Aery v. Unknown Beltrami County Deputies

CourtDistrict Court, D. Minnesota
DecidedMarch 22, 2022
Docket0:21-cv-02373
StatusUnknown

This text of Aery v. Unknown Beltrami County Deputies (Aery v. Unknown Beltrami County Deputies) is published on Counsel Stack Legal Research, covering District Court, D. Minnesota primary law. Counsel Stack provides free access to over 12 million legal documents including statutes, case law, regulations, and constitutions.

Bluebook
Aery v. Unknown Beltrami County Deputies, (mnd 2022).

Opinion

UNITED STATES DISTRICT COURT DISTRICT OF MINNESOTA

James Paul Aery, No. 21-cv-2373 (KMM/DTS)

Plaintiff,

v. ORDER

Unknown Beltrami County Deputies, and City of Bemidji Police,

Defendants.

→ **Information provided**:
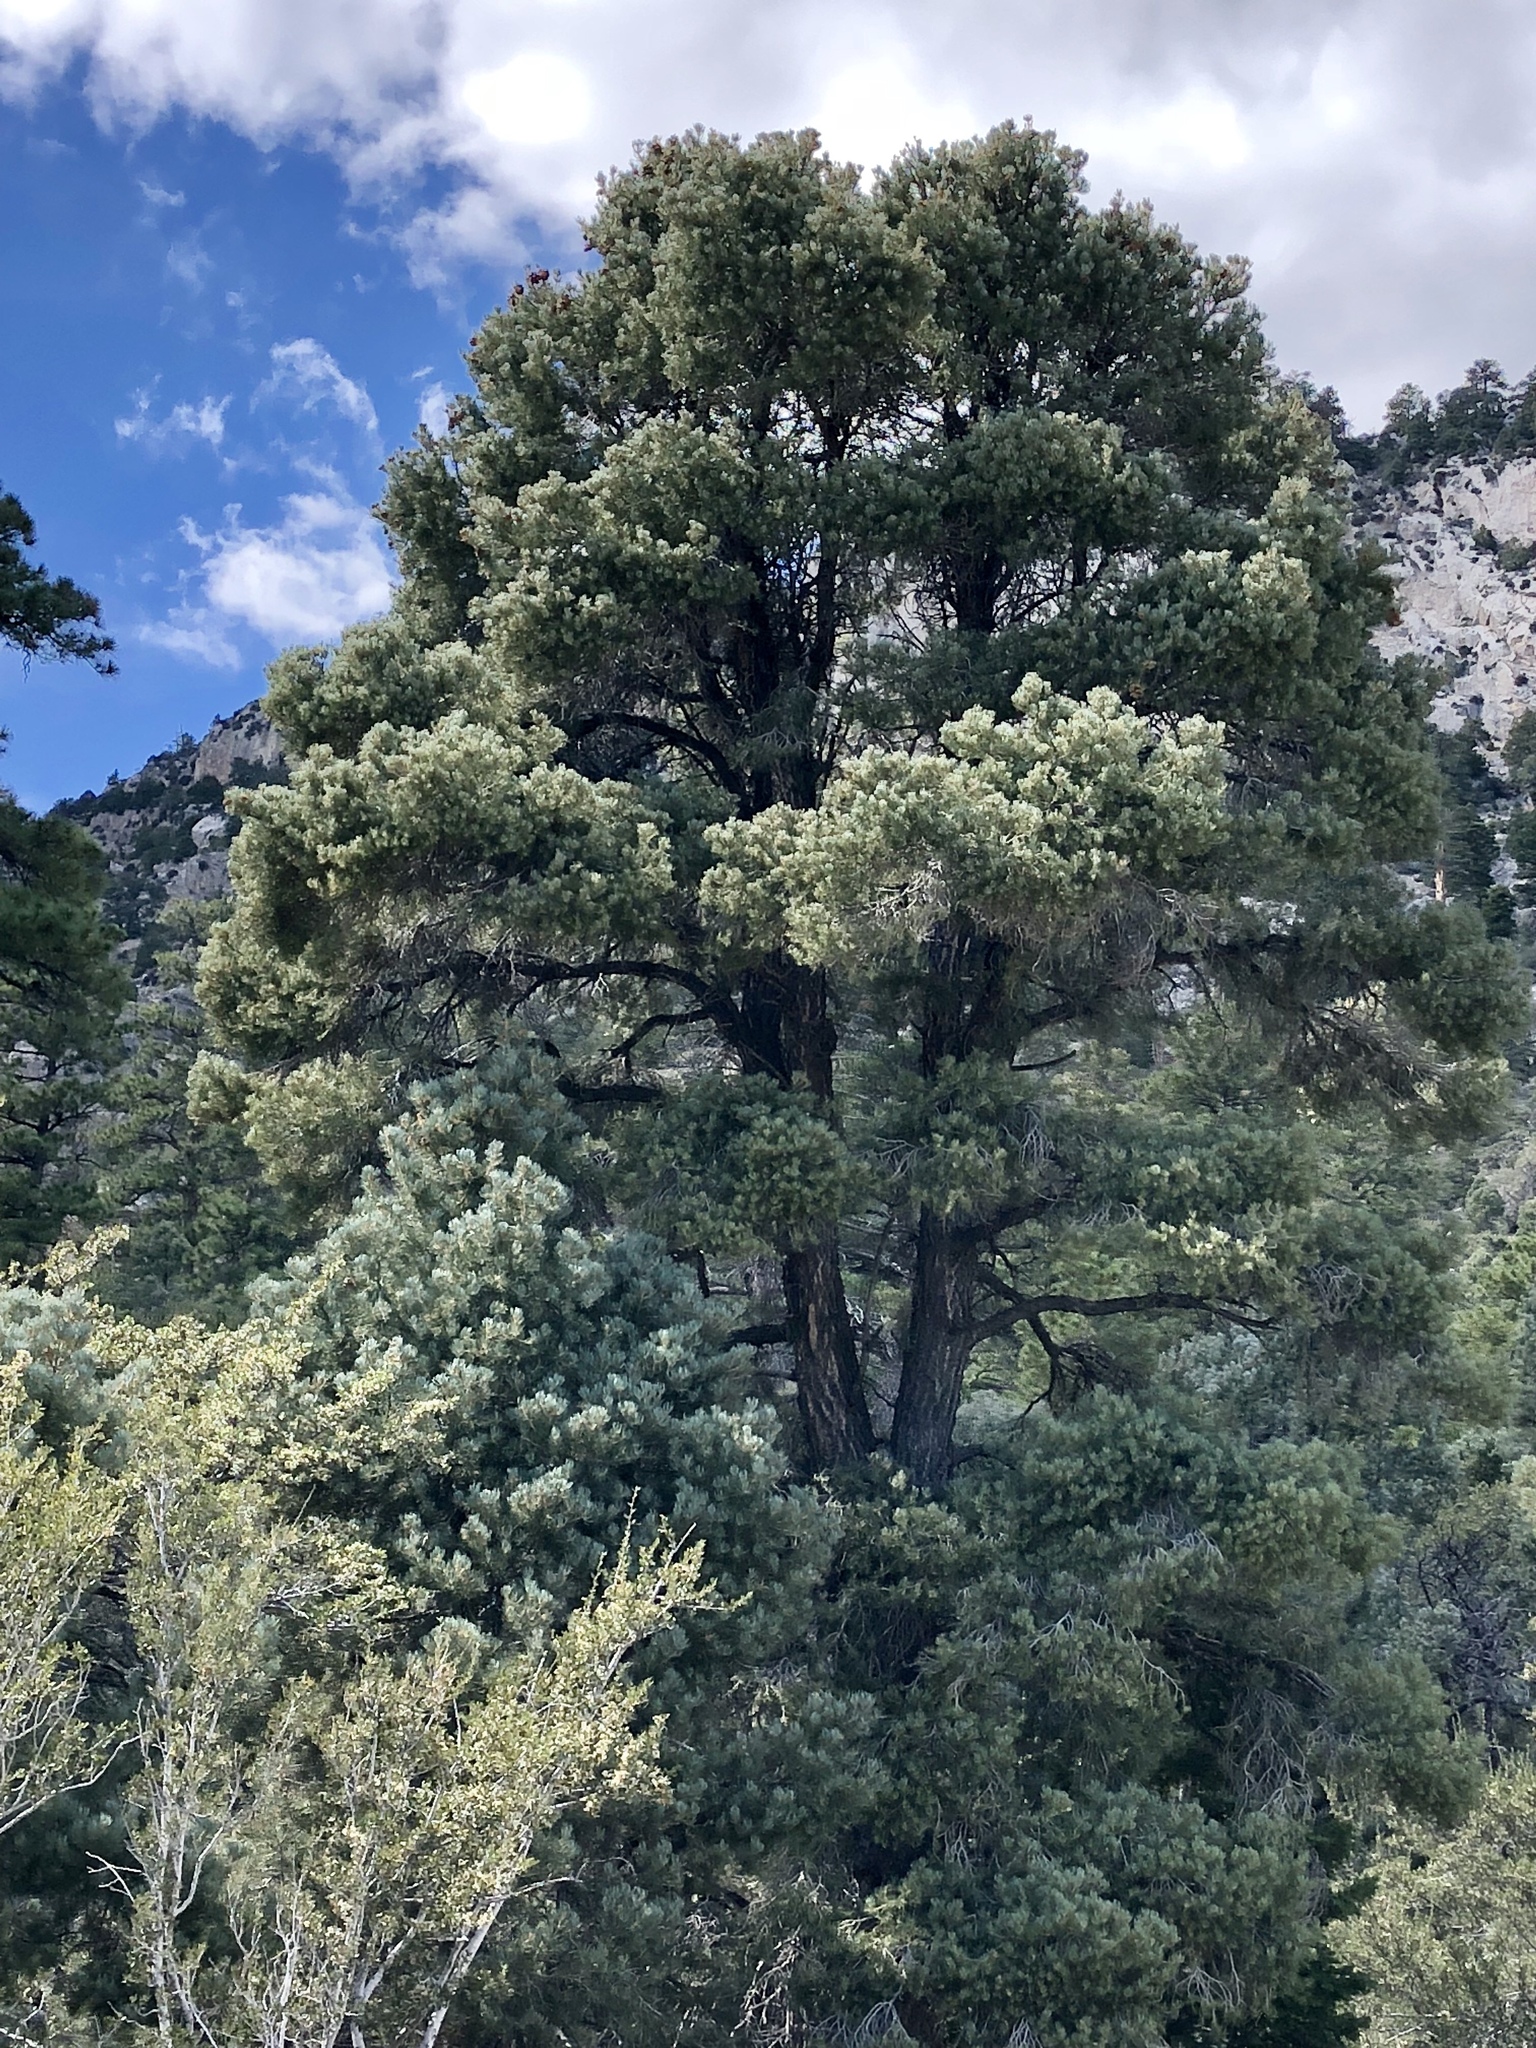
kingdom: Plantae
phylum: Tracheophyta
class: Pinopsida
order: Pinales
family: Pinaceae
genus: Pinus
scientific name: Pinus ponderosa
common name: Western yellow-pine
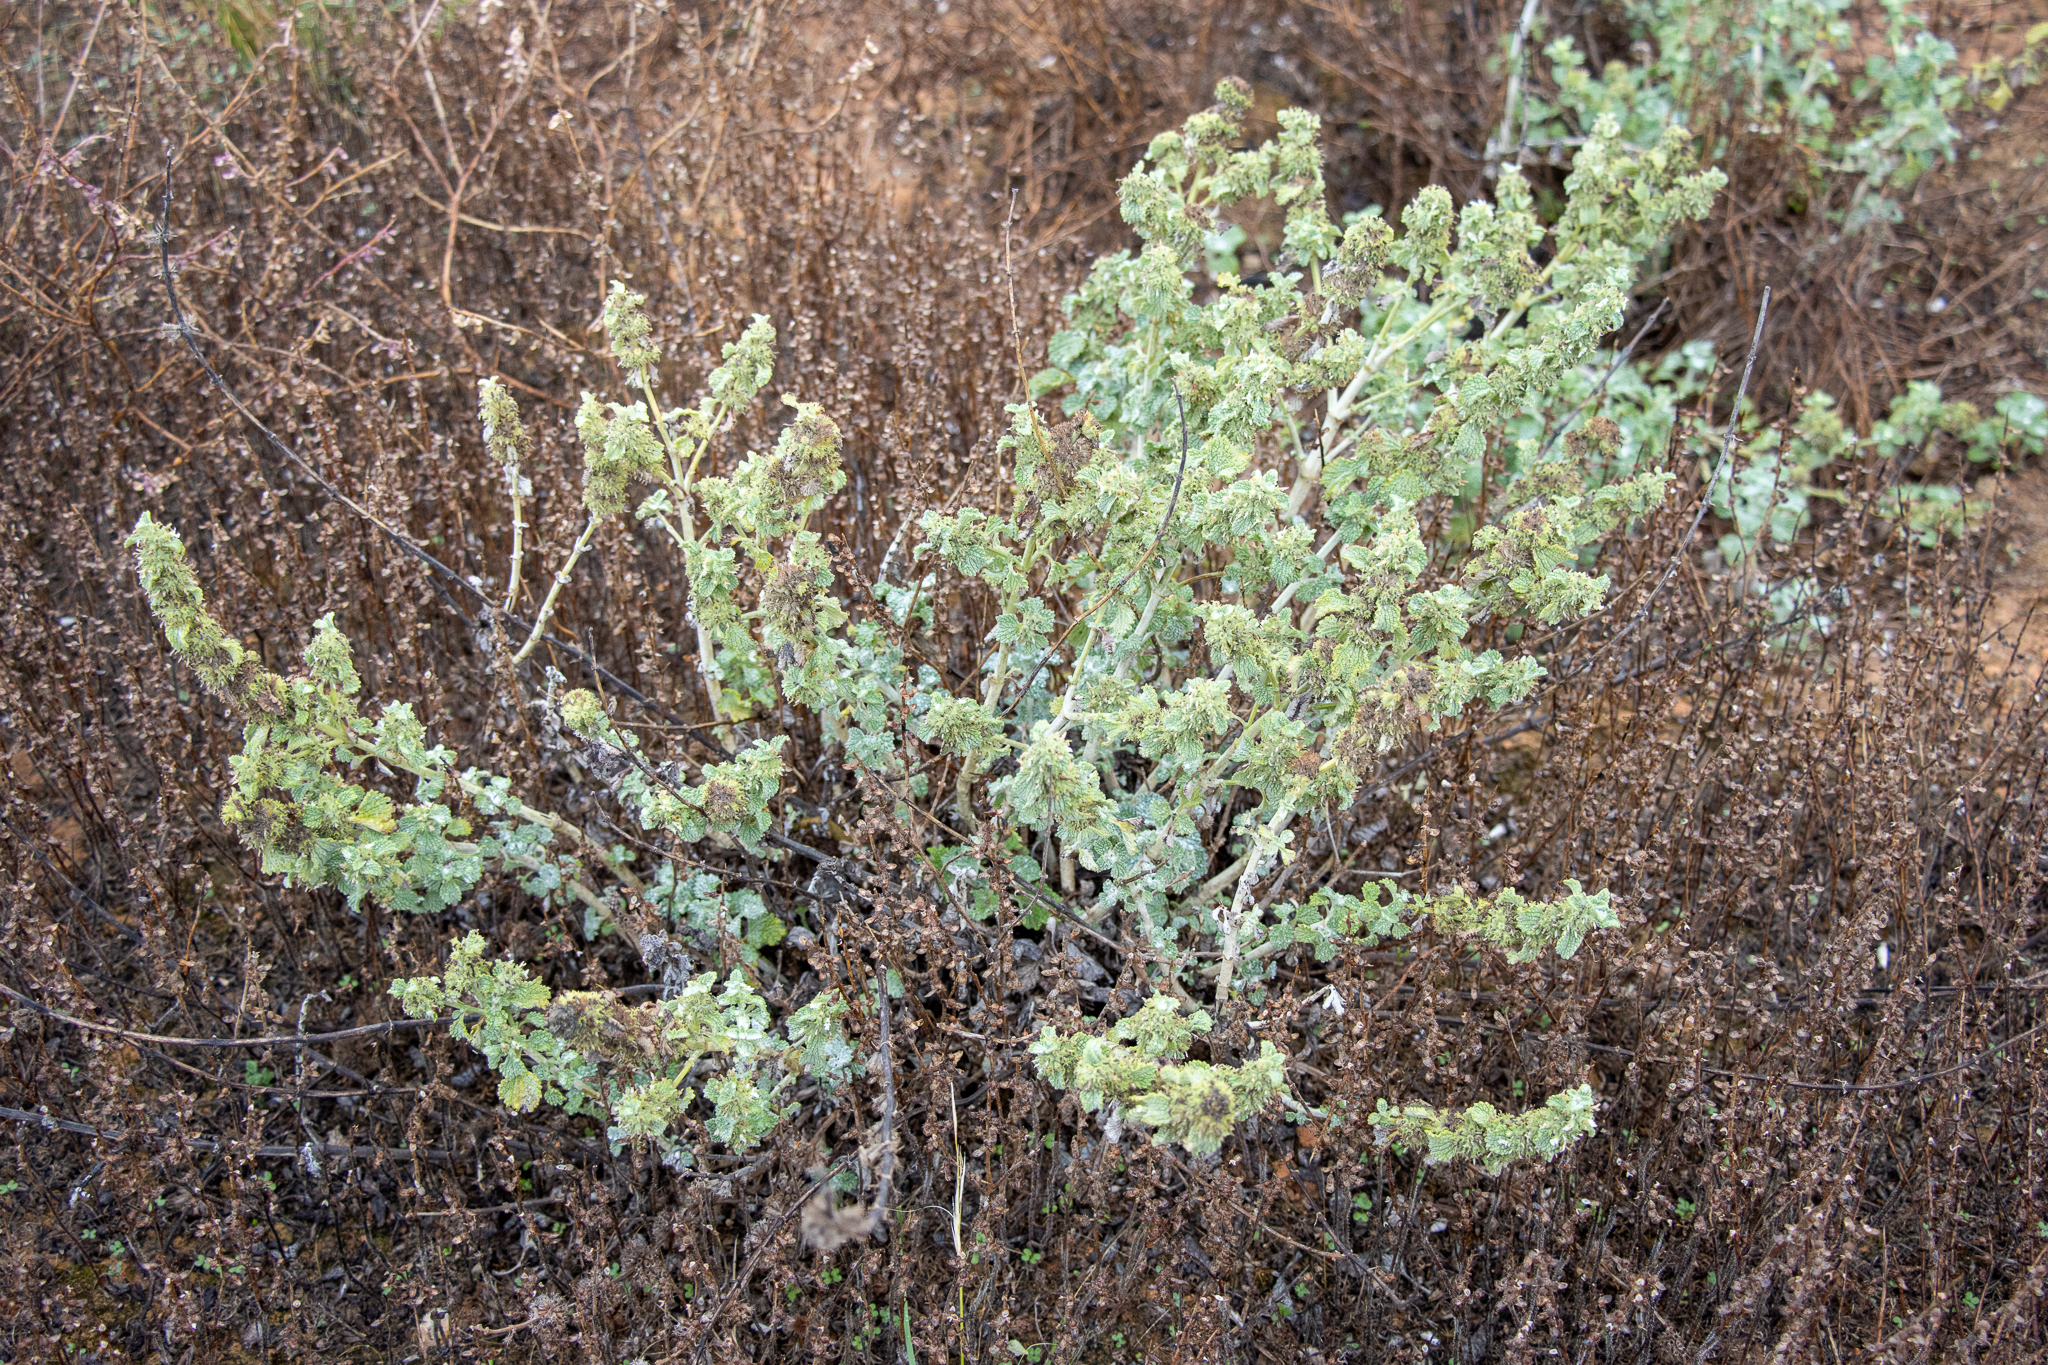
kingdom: Plantae
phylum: Tracheophyta
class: Magnoliopsida
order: Lamiales
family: Lamiaceae
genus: Marrubium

→ **Problems to solve**:
- 1) Answer these questions from the court document in Aery v. Unknown Beltrami County Deputies:
(a) Which court decided the case?
(b) On what date was it decided?
(c) Who is named as the plaintiff?
- 2) Carry on the court document in Aery v. Unknown Beltrami County Deputies from the point where it stops.

→ **Outputs for the tasks**:
- 1)
(a) District Court, D. Minnesota
(b) March 22, 2022
(c) James Paul Aery

- 2)
Plaintiff James Paul Aery commenced this action on October 25, 2021 by filing a Complaint and an application to proceed without paying fees or costs, also known as an application to proceed in forma pauperis. [Compl., ECF No. 1; IFP Application, ECF No. 3]. On November 23, 2021, United States Magistrate Judge David T. Schultz recommended dismissing the Complaint for failure to state a claim and denying the IFP application. [R&R, ECF No. 4]. Mr. Aery timely objected to that report and recommendation (“R&R”). [Obj. to R&R, ECF No. 5]. After Mr. Aery filed his objections, the Clerk of Court reassigned this case to the undersigned District Judge. [ECF No. 6]. Having reviewed the R&R, Mr. Aery’s objections, and the entire case file, the Court overrules Mr. Aery’s objections, adopts the Magistrate Judge’s R&R, denies the IFP application, and dismisses the action. I. BACKGROUND In his Complaint, Mr. Aery alleges that unknown Beltrami County law enforcement officers arrested him for possession of methamphetamine and seized $9,800 in cash. He sought return of his money, with significant interest, and an injunction requiring law enforcement officers to stay at least 500 feet away from him. A. The R&R

Because Mr. Aery is a prisoner and is seeking redress from government officials, Magistrate Judge Schultz reviewed his Complaint pursuant to 28 U.S.C. § 1915A(b) to determine whether the Complaint fails to state a claim. The R&R noted that Aery explicitly invoked 42 U.S.C. § 1983 and 21 U.S.C. § 881 as the basis for his claims. Magistrate Judge Schultz found that § 881 was not applicable to this case because it is a federal forfeiture statute.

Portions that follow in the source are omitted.